Memory  /  Art History

The Great Illusion of Gettysburg

How a re-creation of its most famous battle helped erase the meaning of the Civil War.

"No person should die without seeing this cyclorama," declared a Boston man in 1885. "It's a duty they owe to their country." Paul Philippoteaux's lifelike depiction of the Battle of Gettysburg was much more than a painting. It re-created the battlefield with such painstaking fidelity, and created an illusion so enveloping, that many visitors felt as if they were actually there.

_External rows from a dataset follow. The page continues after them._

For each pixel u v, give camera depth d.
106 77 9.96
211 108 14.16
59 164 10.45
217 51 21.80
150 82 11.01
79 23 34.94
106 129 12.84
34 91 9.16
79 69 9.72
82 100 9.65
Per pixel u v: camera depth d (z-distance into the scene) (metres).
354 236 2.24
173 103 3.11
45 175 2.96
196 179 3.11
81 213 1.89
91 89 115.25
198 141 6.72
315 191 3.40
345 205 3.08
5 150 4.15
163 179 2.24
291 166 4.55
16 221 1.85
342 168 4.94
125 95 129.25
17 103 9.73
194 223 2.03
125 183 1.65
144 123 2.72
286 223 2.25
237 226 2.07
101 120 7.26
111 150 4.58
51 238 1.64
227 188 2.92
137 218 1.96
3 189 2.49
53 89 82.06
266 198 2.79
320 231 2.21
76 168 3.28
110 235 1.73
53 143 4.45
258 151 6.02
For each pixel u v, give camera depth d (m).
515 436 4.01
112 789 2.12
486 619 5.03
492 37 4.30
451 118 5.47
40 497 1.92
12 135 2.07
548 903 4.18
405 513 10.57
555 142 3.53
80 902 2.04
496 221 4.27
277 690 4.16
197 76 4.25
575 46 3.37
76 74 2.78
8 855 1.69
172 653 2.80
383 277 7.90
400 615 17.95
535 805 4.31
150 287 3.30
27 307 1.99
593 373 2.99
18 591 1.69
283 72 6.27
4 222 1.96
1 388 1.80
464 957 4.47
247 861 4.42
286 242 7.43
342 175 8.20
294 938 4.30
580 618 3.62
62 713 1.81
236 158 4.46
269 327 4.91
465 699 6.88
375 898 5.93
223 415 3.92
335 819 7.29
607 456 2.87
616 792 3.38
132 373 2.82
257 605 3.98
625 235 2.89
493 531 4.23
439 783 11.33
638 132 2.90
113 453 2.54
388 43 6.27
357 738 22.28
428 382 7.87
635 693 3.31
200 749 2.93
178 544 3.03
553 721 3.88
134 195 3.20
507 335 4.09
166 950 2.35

For all its verisimilitude, though, the painting failed to capture the deeper truths of the Civil War. It showed the two armies in lavish detail, but not the clash of ideals that impelled them onto the battlefield. Its stunning rendition of a battle utterly divorced from context appealed to a nation as eager to remember the valor of those who fought as it was to forget the purpose of their fight. Its version of the conflict proved so alluring, in fact, that it changed the way America remembered the Civil War.

Cyloramas -- paintings wrapped around the interior of a rotunda, their foregrounds filled with props to create an impression of depth -- were a familiar sight in Europe throughout the 19th century. Philippoteaux, a French artist, had already painted a number of European battles when he was hired by a consortium of Chicago investors to apply his magic to Gettysburg. He spent months researching the clash and interviewing survivors, and even commissioned photographs of the landscape, before embarking upon the greatest challenge of his career. A team of artists labored for months in Brussels. The finished painting, unveiled in Chicago in 1883, weighed six tons and cost the investors $200,000. The same team produced three other versions, with only minor alterations, for display in Boston, New York, and Philadelphia.

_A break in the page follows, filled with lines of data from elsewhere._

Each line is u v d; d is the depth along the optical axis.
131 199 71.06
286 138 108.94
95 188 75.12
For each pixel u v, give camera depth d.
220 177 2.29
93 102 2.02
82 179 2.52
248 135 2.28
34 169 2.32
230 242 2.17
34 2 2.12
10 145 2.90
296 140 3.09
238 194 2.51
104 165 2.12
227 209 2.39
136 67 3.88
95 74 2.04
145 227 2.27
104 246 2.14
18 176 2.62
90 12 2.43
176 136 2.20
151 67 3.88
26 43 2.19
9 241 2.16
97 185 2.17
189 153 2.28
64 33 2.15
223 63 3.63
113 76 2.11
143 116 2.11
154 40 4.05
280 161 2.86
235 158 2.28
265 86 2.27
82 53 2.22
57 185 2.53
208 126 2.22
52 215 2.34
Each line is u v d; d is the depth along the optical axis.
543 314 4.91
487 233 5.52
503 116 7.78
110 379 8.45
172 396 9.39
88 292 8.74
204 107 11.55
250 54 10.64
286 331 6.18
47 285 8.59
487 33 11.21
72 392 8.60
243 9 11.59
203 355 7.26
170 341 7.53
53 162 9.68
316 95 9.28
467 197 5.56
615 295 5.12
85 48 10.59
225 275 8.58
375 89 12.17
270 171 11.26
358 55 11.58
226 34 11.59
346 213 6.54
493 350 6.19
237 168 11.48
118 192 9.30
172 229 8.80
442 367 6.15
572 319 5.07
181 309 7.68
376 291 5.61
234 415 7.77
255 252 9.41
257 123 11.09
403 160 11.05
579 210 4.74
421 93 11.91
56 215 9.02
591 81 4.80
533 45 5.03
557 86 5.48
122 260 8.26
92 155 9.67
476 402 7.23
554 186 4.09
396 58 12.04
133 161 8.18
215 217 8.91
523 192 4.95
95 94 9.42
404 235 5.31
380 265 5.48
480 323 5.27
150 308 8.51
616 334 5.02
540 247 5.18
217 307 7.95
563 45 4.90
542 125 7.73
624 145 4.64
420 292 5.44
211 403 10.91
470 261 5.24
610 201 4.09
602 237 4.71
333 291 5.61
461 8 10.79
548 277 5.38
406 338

Four hundred feet long. Fifty feet high. It was art on an astonishing scale. All four versions were housed in massive, purpose-built rotundas. In Boston, for example, visitors walked through a grand crenelated archway, paid for their tickets, and proceeded along a dark winding passage toward the viewing platform. They ascended a winding staircase to another time and place. "The impression upon the beholder as he steps upon this platform," one reviewer wrote, "is one of mingled astonishment and awe."

July 3, 1863. The Battle of Gettysburg rages on for a third day. From just behind Cemetery Ridge, visitors watched Pickett's Charge crash against the Union lines. There, in the distance! General Lee and his staff. Much closer, an artillery caisson explodes. All around, soldiers crouch, charge, level rifles, bare bayonets, fight, die.